### TEKS LATIHAN
28 September 2010

» Home » Media Indonesia » Menggenjot Belanja Modal Pemerintah Pusat

Menggenjot Belanja Modal Pemerintah Pusat

SOAL daya pemerintah pusat dalam menyerap anggaran hingga saat ini masih menjadi polemik. Maklum, ditengarai, belanja modal pemerintah pusat terseok-seok selama tiga tahun terakhir. Mengacu kepada RAPBN 2011, diduga pertumbuhannya selama periode 2008/2009, 2009/2010, dan 2010/2011 hanya 15,3%. 


Angka itu jauh di bawah jika dibandingkan dengan belanja barang yang kenaikan rata-rata dalam periode yang sama sebesar 24%. Padahal, belanja modal (investasi) mempunyai efek yang lebih besar untuk pembangunan. 

Dalam data pokok APBN 2005 sampai 2011 Kementerian Keuangan terungkap, sejak 2009, komposisi belanja modal mulai lebih kecil ketimbang belanja barang. Pada 2009, kontribusinya hanya 8,09% terhadap total belanja negara sebesar Rp937,382 triliun atau sekitar Rp75,87 triliun. 

Sementara itu, belanja barang memberikan sumbangan 8,6% dari belanja negara atau sekitar Rp 80,66 triliun. Untuk belanja pegawai, bahkan kontribusinya mencapai 13%. Pada 2010, meski mengalami peningkatan, komposisi belanja modal tetap lebih kecil jika dibandingkan dengan barang dan pegawai. 

Tahun 2010 ini, belanja modal hanya 8,43%, sedangkan belanja barang 9,9% dan pegawai 14,4%. Kondisi serupa sepertinya juga akan terjadi pada tahun depan. Pada 2011, dengan usulan yang diajukan pemerintah kepada Dewan Perwakilan Rakyat (DPR), belanja modal memberikan kontribusi 10,1%. Jumlah ini lebih kecil daripada belanja barang 10,9% dan pegawai 15% dari total belanja negara. 
Padahal, diakui banyak pihak, belanja modal harus didorong sebesar mungkin karena efek percepatannya untuk pertumbuhan jauh lebih besar jika dikomparasikan dengan belanja barang atau pegawai. 

Memperlebar defisit 

Menjadi masuk akal apabila muncul gagasan cemerlang supaya belanja modal pada tahun depan bisa ditambah Rp42 triliun. Dengan penambahan itu, akan ada peningkatan dari Rp121,658 triliun menjadi Rp163 triliun. Jumlah ini telah lebih besar dari belanja modal Rp131,533 triliun walau masih kecil daripada belanja pegawai Rp180,624 triliun. 

Sebagai perumpamaan, jika anggaran Rp42 triliun itu dialokasikan untuk membangun jalan, dengan asumsi biaya 1 kilometer adalah Rp1 miliar, bisa dibangun jalan sepanjang 42 kilometer yang menghubungkan antardaerah.

### DAFTAR TUGAS
A. Jawab pertanyaan berikut berdasarkan teks latihan.
(i) Berapa pertumbuhan belanja modal pemerintah pusat selama periode 2008/2009, 2009/2010, dan 2010/2011 jika mengacu kepada RAPBN 2011?
(ii) Berapa persen kontribusi belanja barang terhadap total belanja negara pada 2010?
(iii) Berapa tambahan belanja modal untuk tahun depan menurut gagasan yang disebut dalam teks?
B. Ubah paragraf teks latihan yang diawali "Dalam data pokok APBN" menjadi daftar butir dengan tetap memuat fakta utamanya.
C. Cetak ulang bagian teks latihan dari "Menjadi masuk akal" sampai "yang menghubungkan antardaerah." tanpa mengubah satu kata pun.

### ENTRI YANG DITAMPILKAN
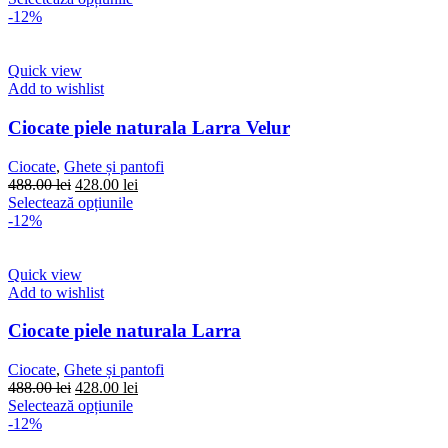
produsului.
a
produs
este:
-12%
fost:
are
428.00 lei.
488.00 lei.
mai
multe
Quick view
variații.
Add to wishlist
Opțiunile
pot
Ciocate piele naturala Larra Velur
fi
alese
Ciocate
,
Ghete și pantofi
în
Prețul
Prețul
488.00
lei
428.00
lei
pagina
inițial
Acest
curent
Selectează opțiunile
produsului.
a
produs
este:
-12%
fost:
are
428.00 lei.
488.00 lei.
mai
multe
Quick view
variații.
Add to wishlist
Opțiunile
pot
Ciocate piele naturala Larra
fi
alese
Ciocate
,
Ghete și pantofi
în
Prețul
Prețul
488.00
lei
428.00
lei
pagina
inițial
Acest
curent
Selectează opțiunile
produsului.
a
produs
este:
-12%
fost:
are
428.00 lei.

### JAWABAN
A.
(i) Hanya 15,3%.
(ii) 9,9%.
(iii) Rp42 triliun.

B.
- Sumber: data pokok APBN 2005 sampai 2011 Kementerian Keuangan.
- Sejak 2009, komposisi belanja modal mulai lebih kecil daripada belanja barang.
- Pada 2009, kontribusi belanja modal hanya 8,09%, atau sekitar Rp75,87 triliun.
- Total belanja negara pada tahun itu sebesar Rp937,382 triliun.

C.
Menjadi masuk akal apabila muncul gagasan cemerlang supaya belanja modal pada tahun depan bisa ditambah Rp42 triliun. Dengan penambahan itu, akan ada peningkatan dari Rp121,658 triliun menjadi Rp163 triliun. Jumlah ini telah lebih besar dari belanja modal Rp131,533 triliun walau masih kecil daripada belanja pegawai Rp180,624 triliun. 

Sebagai perumpamaan, jika anggaran Rp42 triliun itu dialokasikan untuk membangun jalan, dengan asumsi biaya 1 kilometer adalah Rp1 miliar, bisa dibangun jalan sepanjang 42 kilometer yang menghubungkan antardaerah.